Why did it fail, and what could have been done to increase the odds of success?
The group may have misunderstood what the leader wanted, or “what everyone knew” might be incorrect. Participants could have fallen into the trap of “doing things like they were always done,” without considering alternatives or ways to improve. The group may have ignored ambiguous and complex topics, thinking they didn’t matter. Perhaps the junior person in the room knew of a problem but was afraid to

contradict someone senior or the subject matter expert. Moreover, the actions of a competitor or adversary may have completely derailed the plan.
As human beings, we develop patterns of behavior and thought that help us achieve our goals with the least amount of effort possible. For example, we learn early in life that we can have greater success and more friends if we cooperate and agree with other people – go along to get along. To save time and energy, we develop shortcuts and apply solutions that work in one area to problems in another, even if the responses don’t fit perfectly. We assume we know more than we really do, and we don’t question our assumptions. The introverts among us, despite having valuable ideas, cede control in meetings to the extroverts and remain mute. These actions and this learned behavior combine to deceive us. We assume we are applying the best solutions without reflecting on our actions and asking if there is a better way, or if we are really applying the correct thought and behavior to get the outcomes we want.
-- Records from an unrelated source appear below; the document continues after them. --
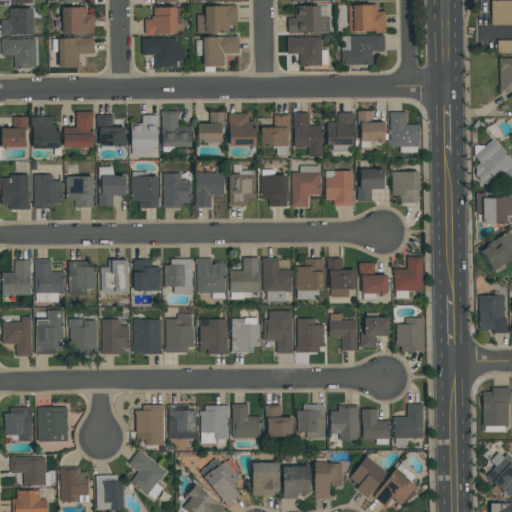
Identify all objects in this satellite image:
building: (221, 0)
building: (363, 0)
building: (69, 1)
building: (70, 1)
building: (165, 1)
building: (165, 1)
building: (221, 1)
building: (308, 1)
building: (21, 2)
building: (21, 2)
building: (501, 12)
parking lot: (501, 13)
building: (219, 18)
building: (364, 18)
building: (216, 19)
building: (366, 19)
building: (76, 20)
building: (307, 20)
building: (308, 20)
building: (76, 21)
building: (163, 21)
building: (164, 21)
building: (16, 22)
building: (17, 23)
building: (199, 23)
road: (496, 33)
road: (265, 42)
road: (408, 43)
road: (443, 43)
road: (119, 44)
parking lot: (505, 47)
building: (359, 48)
building: (217, 49)
building: (217, 49)
building: (359, 49)
building: (71, 50)
building: (306, 50)
building: (307, 50)
building: (19, 51)
building: (72, 51)
building: (162, 51)
building: (162, 51)
building: (19, 52)
building: (505, 75)
road: (221, 85)
road: (444, 120)
building: (210, 128)
building: (210, 129)
building: (240, 129)
building: (368, 129)
building: (109, 130)
building: (173, 130)
building: (240, 130)
building: (340, 130)
building: (368, 130)
building: (79, 131)
building: (173, 131)
building: (44, 132)
building: (78, 132)
building: (340, 132)
building: (14, 133)
building: (43, 133)
building: (109, 133)
building: (275, 133)
building: (402, 133)
building: (402, 133)
building: (14, 134)
building: (143, 134)
building: (275, 134)
building: (143, 135)
building: (306, 135)
building: (306, 135)
building: (511, 138)
building: (490, 161)
building: (490, 162)
building: (368, 180)
building: (368, 183)
building: (304, 184)
building: (108, 185)
building: (304, 185)
building: (405, 186)
building: (405, 186)
building: (337, 187)
building: (338, 187)
building: (206, 188)
building: (206, 188)
building: (272, 188)
building: (109, 189)
building: (143, 189)
building: (239, 189)
building: (240, 189)
building: (79, 190)
building: (174, 190)
building: (174, 190)
building: (273, 190)
building: (14, 191)
building: (45, 191)
building: (45, 191)
building: (79, 191)
building: (143, 191)
building: (14, 192)
building: (493, 207)
building: (495, 210)
road: (446, 225)
road: (191, 235)
building: (497, 251)
building: (498, 251)
building: (144, 275)
building: (177, 275)
building: (408, 275)
building: (144, 276)
building: (177, 276)
building: (209, 276)
building: (309, 276)
building: (79, 277)
building: (79, 277)
building: (209, 277)
building: (274, 277)
building: (407, 277)
building: (46, 278)
building: (308, 278)
building: (338, 278)
building: (16, 279)
building: (113, 279)
building: (243, 279)
building: (274, 279)
building: (338, 279)
building: (16, 280)
building: (113, 280)
building: (370, 280)
building: (370, 280)
building: (46, 281)
building: (511, 305)
building: (490, 313)
building: (491, 313)
road: (449, 328)
building: (372, 329)
building: (278, 330)
building: (278, 330)
building: (372, 330)
building: (342, 331)
building: (342, 331)
building: (17, 333)
building: (48, 333)
building: (48, 334)
building: (177, 334)
building: (178, 334)
building: (243, 334)
building: (243, 334)
building: (410, 334)
building: (17, 335)
building: (82, 335)
building: (212, 335)
building: (308, 335)
building: (409, 335)
building: (112, 336)
building: (112, 336)
building: (145, 336)
building: (145, 336)
building: (212, 336)
building: (308, 336)
building: (81, 337)
road: (481, 361)
road: (196, 383)
building: (495, 409)
building: (494, 410)
road: (102, 412)
building: (180, 421)
building: (311, 421)
building: (180, 422)
building: (243, 422)
building: (276, 422)
building: (310, 422)
building: (343, 422)
building: (17, 423)
building: (243, 423)
building: (276, 423)
building: (343, 423)
building: (408, 423)
building: (17, 424)
building: (51, 424)
building: (51, 424)
building: (149, 424)
building: (149, 424)
building: (212, 424)
building: (212, 424)
building: (407, 424)
building: (372, 426)
building: (373, 427)
road: (451, 436)
building: (28, 470)
building: (30, 470)
building: (501, 473)
building: (145, 474)
building: (501, 474)
building: (145, 475)
building: (366, 476)
building: (366, 477)
building: (220, 478)
building: (325, 478)
building: (264, 479)
building: (264, 479)
building: (325, 479)
building: (220, 480)
building: (293, 480)
building: (294, 482)
building: (71, 485)
building: (72, 485)
building: (395, 486)
building: (394, 489)
building: (107, 492)
building: (108, 493)
building: (200, 501)
building: (200, 501)
building: (27, 502)
building: (27, 502)
building: (500, 507)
When we join together in groups, these human characteristics amplify, and our tendencies and learned patterns of behavior lead us to situations like the planning meeting described above.

Why Do We Red Team?
Expanding on the words of psychologist Dietrich Dörner, people court failure in predictable ways, by degrees, almost imperceptibly, and according to their own culture and context. In other words, we routinely take shortcuts because of limitations on time, personnel, or other resources, and we accept that as a normal way of doing business. We assume we understand situations because we have been in similar ones before, and we turn a blind eye to ambiguity or don’t fully appreciate asymmetries. We discount potential threats because we don’t fully appreciate the likelihood of occurrence or the complexity of influencing factors. We make many small decisions that are individually “close enough,” but when joined together, become the seeds of failure. We take comfort in the familiar, and assume others, even on the other side of the world, share our views, beliefs, and tendencies. These reasons and more are why we Red Team.

What is Red Teaming?
Red Teaming is a flexible cognitive approach to thinking and planning that is specifically tailored to each organization and each situation. It is conducted by skilled practitioners normally working under charter from organizational leadership. It uses structured tools and techniques to help us ask better questions, challenge explicit and implicit assumptions, expose information we might otherwise have missed, and develop alternatives we might not have realized exist. It cultivates mental agility to allow Red Teamers to rapidly shift between multiple perspectives to develop a fuller appreciation of complex situations and environments. This leads to improved understanding, more options generated by everyone (regardless of rank or position), better decisions, and a level of protection from the unseen biases and tendencies inherent in all of us.